Doch sie ging gleich als Lektorin zum Mitteldeutschen Verlag, von 1963 bis 1965. Seitdem lebt sie freiberuflich als Schriftstellerin und Übersetzerin. Sie übersetzte viel aus dem Russischen, unter anderem Gedichte von Marina Zwetajewa und Alexander Blok. 1975 erschien im Aufbau-Verlag ihr erstes Buch in der Edition Neue Texte, kommentiert von Sarah Kirsch. Weitere folgten, und damit wuchs auch die Schar der gleichgesinnten Künstlerfreunde in Berlin.

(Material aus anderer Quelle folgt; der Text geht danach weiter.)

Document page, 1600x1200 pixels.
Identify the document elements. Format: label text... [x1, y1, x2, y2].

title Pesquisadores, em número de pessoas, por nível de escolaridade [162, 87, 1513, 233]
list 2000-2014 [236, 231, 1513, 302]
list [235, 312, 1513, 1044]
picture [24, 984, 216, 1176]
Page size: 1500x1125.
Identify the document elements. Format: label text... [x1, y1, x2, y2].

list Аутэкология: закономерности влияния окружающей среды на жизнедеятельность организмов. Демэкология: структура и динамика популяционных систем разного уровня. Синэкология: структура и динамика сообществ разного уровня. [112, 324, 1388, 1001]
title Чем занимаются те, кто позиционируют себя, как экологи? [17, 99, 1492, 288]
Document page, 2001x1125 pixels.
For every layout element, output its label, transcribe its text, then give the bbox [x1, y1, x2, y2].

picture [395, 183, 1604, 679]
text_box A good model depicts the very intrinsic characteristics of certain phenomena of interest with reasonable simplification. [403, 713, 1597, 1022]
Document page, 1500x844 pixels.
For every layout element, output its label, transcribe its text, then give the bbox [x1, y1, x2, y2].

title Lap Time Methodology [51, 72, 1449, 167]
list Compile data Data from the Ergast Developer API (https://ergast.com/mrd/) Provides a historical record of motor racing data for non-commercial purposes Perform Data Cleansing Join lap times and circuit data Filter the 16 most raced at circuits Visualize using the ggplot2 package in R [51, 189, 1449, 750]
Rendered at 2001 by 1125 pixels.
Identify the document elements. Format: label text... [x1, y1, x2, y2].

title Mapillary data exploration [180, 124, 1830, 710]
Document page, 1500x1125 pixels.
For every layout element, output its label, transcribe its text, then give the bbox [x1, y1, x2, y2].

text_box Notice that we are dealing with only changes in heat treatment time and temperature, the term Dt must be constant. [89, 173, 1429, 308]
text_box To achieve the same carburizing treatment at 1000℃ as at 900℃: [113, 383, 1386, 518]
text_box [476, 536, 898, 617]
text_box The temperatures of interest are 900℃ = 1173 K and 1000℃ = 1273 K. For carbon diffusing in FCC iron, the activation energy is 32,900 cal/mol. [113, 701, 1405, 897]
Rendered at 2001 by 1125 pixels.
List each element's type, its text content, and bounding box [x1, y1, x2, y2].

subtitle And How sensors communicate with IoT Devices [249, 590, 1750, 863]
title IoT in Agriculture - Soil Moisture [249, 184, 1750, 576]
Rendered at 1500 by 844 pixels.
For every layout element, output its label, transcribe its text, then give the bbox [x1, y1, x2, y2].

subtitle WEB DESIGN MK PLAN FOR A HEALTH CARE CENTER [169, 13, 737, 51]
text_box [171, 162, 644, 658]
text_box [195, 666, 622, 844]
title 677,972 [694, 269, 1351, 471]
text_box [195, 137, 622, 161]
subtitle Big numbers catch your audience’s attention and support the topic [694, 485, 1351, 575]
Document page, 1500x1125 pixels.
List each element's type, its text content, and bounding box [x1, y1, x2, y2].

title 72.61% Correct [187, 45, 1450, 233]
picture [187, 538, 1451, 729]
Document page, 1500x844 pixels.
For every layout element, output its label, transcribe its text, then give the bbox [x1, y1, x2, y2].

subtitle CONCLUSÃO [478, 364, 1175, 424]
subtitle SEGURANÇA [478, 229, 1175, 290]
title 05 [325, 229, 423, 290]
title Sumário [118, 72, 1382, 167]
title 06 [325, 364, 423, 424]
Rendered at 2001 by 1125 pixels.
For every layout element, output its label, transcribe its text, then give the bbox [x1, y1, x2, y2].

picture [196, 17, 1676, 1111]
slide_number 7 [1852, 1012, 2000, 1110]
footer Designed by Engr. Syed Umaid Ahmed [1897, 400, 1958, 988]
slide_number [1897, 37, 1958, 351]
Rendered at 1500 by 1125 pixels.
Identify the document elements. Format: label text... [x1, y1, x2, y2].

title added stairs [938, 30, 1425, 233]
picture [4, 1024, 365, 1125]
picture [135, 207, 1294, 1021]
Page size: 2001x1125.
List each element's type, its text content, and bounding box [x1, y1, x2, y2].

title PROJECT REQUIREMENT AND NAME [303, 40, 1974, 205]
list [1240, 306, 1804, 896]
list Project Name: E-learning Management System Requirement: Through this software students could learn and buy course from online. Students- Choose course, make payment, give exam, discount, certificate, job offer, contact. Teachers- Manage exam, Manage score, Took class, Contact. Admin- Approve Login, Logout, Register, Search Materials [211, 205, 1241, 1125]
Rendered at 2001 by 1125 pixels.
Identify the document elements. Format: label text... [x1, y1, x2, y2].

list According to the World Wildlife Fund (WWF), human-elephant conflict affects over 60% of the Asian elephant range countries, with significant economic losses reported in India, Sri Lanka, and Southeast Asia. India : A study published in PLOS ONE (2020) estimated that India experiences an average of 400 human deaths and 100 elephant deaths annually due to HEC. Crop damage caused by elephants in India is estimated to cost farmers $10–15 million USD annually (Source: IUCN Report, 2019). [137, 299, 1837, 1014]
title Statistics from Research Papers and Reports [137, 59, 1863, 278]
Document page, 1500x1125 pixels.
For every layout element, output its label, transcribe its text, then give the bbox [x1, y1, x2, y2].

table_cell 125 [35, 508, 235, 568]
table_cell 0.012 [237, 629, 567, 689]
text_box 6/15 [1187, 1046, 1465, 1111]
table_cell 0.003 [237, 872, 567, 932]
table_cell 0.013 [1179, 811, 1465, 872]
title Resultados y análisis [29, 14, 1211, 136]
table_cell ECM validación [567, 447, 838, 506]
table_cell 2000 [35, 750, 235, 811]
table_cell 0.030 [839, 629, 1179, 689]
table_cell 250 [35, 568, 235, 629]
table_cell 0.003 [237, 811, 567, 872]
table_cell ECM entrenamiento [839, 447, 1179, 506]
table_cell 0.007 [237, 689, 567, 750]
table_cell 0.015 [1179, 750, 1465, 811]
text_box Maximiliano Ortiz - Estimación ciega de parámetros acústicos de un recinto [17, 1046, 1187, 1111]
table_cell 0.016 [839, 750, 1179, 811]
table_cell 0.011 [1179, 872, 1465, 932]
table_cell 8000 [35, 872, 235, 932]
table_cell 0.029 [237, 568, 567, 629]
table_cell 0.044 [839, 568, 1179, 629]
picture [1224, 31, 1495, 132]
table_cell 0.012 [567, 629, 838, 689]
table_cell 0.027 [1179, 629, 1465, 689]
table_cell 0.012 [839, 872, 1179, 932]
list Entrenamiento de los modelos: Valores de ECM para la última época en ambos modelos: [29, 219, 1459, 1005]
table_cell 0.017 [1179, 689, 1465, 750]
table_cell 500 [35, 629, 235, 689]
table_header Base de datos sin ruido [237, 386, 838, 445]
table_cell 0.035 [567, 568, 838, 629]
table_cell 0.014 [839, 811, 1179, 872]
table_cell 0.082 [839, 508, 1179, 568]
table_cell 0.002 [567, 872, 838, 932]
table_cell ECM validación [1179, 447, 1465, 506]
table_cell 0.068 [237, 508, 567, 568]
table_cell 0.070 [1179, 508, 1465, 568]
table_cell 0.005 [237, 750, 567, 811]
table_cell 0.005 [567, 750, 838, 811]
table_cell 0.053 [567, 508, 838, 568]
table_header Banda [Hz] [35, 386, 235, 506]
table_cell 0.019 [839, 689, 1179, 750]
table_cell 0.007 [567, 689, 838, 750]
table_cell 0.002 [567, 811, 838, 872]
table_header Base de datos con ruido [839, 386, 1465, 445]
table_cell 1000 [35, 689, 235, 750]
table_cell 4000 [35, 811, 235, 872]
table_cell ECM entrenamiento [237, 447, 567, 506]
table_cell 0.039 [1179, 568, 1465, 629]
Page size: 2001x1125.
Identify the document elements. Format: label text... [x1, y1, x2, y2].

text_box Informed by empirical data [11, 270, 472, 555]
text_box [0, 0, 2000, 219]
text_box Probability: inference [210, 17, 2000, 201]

Jüngere Dichter aus Ost und West scharen sich um sie als Bewunderer: „Elke Erb war, ist und bleibt ausgeflippt, dem Teufel sei´s gedankt“, so Bert Papenfuß. Uwe Kolbe feiert sie als „einsichtsvolle Einschauerin mit ihrem sprühenden, dampfenden, tickenden, wütenden Labor-Elan, mit ihrem Einsprechen, mit ihrer Verweigerung“.
Die Verweigerung musste anderen auffallen. Weil Elke Erb gegen die Ausbürgerung des Bürgerrechtlers Roland Jahn protestierte und mit der unabhängigen Friedensbewegung sympathisierte, geriet sie ins Visier der Staatssicherheit. Erst im Nachhinein wurde bekannt, dass auch einer ihrer engsten Mitstreiter für die Stasi mitschrieb.
Gemeinsam mit Sascha Anderson hatte sie Anfang der Achtzigerjahre eine Sammlung junger ostdeutscher Dichtung vorbereitet. In der Anthologie „Berührung ist nur eine Randerscheinung“ gab sich die „Prenzlauer-Berg-Connection“ zu erkennen mit ihrem Anderssein und Andersdenken. Das Buch durfte im Osten nicht erscheinen und wurde bei Kiepenheuer & Witsch in Köln verlegt. Für Eingeweihte eine begehrte Schmuggelware.
Nie bestsellertauglich - bis jetzt?
Seitdem sind von Elke Erb mehr als 20 Titel herausgekommen, viele im kleinen, feinen Verlag Urs Engeler in der Schweiz. „Kastanienallee“ war das erfolgreichste ihrer frühen Bücher. Dafür wurde ihr 1988 der Peter-Huchel-Preis zuerkannt. Es folgten viele weitere Lorbeerkränze, die Dichterin wurde Mitglied der Sächsischen Akademie der Künste, doch bestsellertauglich wurde sie nie mit ihren „Kram-Gedanken“. Oft sind es Tagebuchnotizen, die sie zum Fliegen bringt: „wo dann hinter der Stadt die Gegend bloßlag, die Bahn straflos am Fluss spurt“.
Mit größter Detailgenauigkeit werden die Bilder im Vorbeigleiten festgehalten. Ein Heckenhase, ein einsamer Esel am Feldrain, ein Morgengrauen an der Balkontür. Das scheint für einen Augenblick stillzustehen. Dann aber kommt die Skepsis. Was ist wirklich, was Traum, was Einbildung, was ist Konvention? Solche Selbstbefragungen kann Elke Erb immer weitertreiben, das treibt sie an, treibt ihr Leser zu. Der Büchner-Preis, mit 50.000 Euro dotiert, könnte das bunte Treiben beschleunigen.